Love will keep us together
|Image: Universal Studios|
It’s been a few years since the last Philip K Dick adaptation hit our screens. The late prolific writer’s work is notoriously difficult to adapt to the big screen, so we approached The Adjustment Bureau with some caution. But while it’s no Blade Runner, it’s a good deal better than, say, Next.
David Norris (Matt Damon) is running to represent New York in the Senate but falls at the last hurdle. Practising his loser’s speech in the men’s room, he runs into the beautiful and bewitching Elise (Emily Blunt). She inspires him to deliver an honest speech about politics that boosts his popularity, but he doesn’t see her again until a chance reunion on a bus three years later. But that second meeting was never supposed to happen, as he discovers when he’s abducted by a group of shadowy men. They are the ones who make sure things happen according to plan, and they will stop at nothing to keep the two apart.

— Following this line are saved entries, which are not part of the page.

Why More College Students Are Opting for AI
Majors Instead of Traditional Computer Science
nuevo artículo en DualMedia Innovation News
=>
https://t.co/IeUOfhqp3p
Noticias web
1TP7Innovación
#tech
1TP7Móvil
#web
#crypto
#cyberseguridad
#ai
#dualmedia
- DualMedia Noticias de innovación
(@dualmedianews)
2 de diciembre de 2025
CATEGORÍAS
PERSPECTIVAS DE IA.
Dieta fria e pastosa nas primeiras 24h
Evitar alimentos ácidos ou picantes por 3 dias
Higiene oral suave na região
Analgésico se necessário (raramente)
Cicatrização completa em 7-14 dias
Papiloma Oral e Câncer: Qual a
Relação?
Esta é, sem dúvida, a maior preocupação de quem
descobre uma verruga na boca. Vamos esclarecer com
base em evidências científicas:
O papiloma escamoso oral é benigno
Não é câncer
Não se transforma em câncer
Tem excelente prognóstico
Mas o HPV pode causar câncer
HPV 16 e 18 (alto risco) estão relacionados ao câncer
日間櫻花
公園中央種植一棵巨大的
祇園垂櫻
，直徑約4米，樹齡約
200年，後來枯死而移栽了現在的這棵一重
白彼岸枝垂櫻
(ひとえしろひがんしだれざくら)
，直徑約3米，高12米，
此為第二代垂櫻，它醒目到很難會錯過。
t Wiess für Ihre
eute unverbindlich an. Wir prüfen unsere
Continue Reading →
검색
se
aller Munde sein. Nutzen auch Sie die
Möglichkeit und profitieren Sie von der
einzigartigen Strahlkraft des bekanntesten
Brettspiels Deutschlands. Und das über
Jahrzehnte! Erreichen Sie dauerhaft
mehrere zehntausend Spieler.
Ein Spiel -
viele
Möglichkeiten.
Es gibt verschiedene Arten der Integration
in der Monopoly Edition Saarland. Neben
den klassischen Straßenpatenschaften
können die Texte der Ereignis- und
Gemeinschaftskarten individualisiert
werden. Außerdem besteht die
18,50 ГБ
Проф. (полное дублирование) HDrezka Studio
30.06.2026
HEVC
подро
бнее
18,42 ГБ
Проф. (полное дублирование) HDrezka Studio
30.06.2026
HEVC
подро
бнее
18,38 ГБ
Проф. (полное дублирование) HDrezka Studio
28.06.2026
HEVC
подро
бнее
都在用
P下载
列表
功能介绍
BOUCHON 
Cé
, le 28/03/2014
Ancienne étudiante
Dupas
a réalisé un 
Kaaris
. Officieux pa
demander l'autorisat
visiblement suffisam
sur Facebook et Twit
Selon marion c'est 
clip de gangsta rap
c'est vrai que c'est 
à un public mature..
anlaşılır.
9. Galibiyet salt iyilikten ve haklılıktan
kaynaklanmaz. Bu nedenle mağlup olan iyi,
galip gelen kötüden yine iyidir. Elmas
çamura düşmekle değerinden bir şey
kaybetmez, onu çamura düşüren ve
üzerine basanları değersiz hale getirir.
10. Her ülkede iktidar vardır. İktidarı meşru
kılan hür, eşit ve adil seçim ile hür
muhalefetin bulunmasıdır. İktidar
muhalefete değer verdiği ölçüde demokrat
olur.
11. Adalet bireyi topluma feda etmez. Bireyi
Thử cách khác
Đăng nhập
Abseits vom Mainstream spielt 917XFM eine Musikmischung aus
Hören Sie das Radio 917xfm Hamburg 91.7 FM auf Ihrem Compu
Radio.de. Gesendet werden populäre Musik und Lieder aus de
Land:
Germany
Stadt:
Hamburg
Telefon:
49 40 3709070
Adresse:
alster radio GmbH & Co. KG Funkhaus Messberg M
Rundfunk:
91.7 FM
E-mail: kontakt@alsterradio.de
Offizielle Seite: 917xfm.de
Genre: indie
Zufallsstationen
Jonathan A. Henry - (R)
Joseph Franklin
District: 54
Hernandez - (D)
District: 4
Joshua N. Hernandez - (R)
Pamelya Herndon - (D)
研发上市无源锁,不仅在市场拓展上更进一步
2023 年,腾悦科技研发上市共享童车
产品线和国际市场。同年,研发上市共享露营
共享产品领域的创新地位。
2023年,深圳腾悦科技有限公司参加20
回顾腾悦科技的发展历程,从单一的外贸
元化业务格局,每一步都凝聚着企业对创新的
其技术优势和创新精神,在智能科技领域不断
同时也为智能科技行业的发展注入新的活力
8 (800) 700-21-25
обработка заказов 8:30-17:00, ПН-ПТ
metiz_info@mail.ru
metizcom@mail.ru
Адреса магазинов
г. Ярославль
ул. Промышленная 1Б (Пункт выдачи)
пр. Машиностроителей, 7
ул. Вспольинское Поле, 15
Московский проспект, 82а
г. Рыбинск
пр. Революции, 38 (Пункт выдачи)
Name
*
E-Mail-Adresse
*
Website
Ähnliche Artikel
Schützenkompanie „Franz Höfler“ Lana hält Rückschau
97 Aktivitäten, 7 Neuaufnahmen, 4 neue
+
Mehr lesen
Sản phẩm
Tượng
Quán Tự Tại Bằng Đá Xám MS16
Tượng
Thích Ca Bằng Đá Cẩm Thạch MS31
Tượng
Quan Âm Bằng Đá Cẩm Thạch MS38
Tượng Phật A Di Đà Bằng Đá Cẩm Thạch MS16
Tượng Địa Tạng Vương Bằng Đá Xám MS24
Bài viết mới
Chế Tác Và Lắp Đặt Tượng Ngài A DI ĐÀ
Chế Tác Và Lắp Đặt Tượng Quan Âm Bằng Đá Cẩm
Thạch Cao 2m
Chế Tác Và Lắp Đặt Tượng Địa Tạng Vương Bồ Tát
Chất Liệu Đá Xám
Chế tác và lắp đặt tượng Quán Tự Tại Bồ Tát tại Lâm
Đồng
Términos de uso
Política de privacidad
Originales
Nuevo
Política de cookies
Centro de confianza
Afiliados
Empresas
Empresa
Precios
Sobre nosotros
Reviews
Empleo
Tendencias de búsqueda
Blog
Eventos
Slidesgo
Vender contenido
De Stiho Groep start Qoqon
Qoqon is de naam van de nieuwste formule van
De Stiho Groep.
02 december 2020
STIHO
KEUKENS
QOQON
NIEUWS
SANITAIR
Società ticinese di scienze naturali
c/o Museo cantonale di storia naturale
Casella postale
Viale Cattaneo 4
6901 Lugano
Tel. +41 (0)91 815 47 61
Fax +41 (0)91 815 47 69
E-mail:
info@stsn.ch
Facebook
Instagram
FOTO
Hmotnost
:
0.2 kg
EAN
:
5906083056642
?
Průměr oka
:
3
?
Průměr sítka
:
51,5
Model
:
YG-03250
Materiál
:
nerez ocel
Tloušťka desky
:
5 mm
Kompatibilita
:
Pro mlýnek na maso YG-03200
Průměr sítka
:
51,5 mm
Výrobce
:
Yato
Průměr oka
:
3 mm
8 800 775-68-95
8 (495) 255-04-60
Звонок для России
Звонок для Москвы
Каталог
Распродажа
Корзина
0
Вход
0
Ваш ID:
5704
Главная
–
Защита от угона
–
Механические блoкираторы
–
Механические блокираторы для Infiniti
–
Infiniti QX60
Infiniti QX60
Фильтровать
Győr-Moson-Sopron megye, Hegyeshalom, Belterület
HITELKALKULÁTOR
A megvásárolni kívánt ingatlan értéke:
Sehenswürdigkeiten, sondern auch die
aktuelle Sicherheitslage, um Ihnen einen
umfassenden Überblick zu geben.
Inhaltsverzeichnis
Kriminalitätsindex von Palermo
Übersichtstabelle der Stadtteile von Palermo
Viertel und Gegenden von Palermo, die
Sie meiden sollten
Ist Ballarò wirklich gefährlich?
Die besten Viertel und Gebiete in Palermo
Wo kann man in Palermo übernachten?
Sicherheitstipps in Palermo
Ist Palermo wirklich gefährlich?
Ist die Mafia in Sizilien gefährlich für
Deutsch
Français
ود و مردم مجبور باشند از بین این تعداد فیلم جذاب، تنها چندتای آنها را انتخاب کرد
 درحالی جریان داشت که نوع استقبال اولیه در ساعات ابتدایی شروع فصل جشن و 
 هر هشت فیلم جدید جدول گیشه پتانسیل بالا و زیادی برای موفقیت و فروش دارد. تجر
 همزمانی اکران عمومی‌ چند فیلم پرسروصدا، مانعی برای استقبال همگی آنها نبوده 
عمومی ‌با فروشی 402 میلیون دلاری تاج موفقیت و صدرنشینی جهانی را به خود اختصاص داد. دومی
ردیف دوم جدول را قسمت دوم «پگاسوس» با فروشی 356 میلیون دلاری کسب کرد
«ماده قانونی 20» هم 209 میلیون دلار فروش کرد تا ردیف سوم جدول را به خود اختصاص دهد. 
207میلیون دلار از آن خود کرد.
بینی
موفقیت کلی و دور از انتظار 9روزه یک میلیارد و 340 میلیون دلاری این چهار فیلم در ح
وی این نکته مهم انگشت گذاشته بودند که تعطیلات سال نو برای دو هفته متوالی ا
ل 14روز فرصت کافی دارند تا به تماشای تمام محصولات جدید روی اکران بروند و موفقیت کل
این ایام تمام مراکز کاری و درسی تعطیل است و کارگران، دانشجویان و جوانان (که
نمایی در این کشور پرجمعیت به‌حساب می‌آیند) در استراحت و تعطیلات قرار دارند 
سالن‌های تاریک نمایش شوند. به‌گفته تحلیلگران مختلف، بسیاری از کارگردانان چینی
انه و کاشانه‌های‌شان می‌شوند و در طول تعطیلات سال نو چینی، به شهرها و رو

Perhaps the biggest surprise of The Adjustment Bureau is how quickly you find yourself emotionally invested in it. Even the better Philip K Dick adaptations can’t be accused of successfully tugging at the heartstrings. However, thanks to good casting and excellent performances, you’ll find yourself wholly won over by the love story and going along with the film even as it becomes ever more ridiculous.
It’s the directorial debut of Bourne Supremacy writer George Nolfi, and he plays things fairly safe. The many scenes of Damon sprinting down streets do recall his Bourne roles but this is a very different beast. Part romantic drama and part sci-fi, the two genres mesh well here. Of the two, however, it’s the science fiction that struggles to convince. After giving us just enough information in the first half, Nolfi decides that we need everything explained to us. Spiels about the hats and doors slow the film down when it needs to pick up the pace. That’s not to say that there aren’t thrilling moments. The first chase between Norris and the men in hats is a nicely choreographed bit of breathlessness, but repetition wears down our interest. The action works best when it’s given a human face, which falls to the hat-wearing supporting cast to deliver.
Mad Men’s John Slattery is the standout, giving his Adjuster Richardson a nicely sardonic and exasperated edge. The Hurt Locker’s Anthony Mackie does well despite being burdened with a stereotypical character and the lion’s share of the silly exposition. Terence Stamp appears later on as the threatening Thompson with autopilot safely engaged.
It’s Damon and Blunt that make the film. When we’re with the two of them, The Adjustment Bureau soars. Their chemistry is superb and their relationship is believable. We never question that they’re supposed to be together, and we root for them every step of the way. They are the reason why we can recommend this uneven, otherwise forgettable film. While you might not be convinced by “the plan”, or the all-knowing “chairman”, you’ll be convinced by them.
The two leads are good enough to make you see this flawed but heartfelt sci-fi.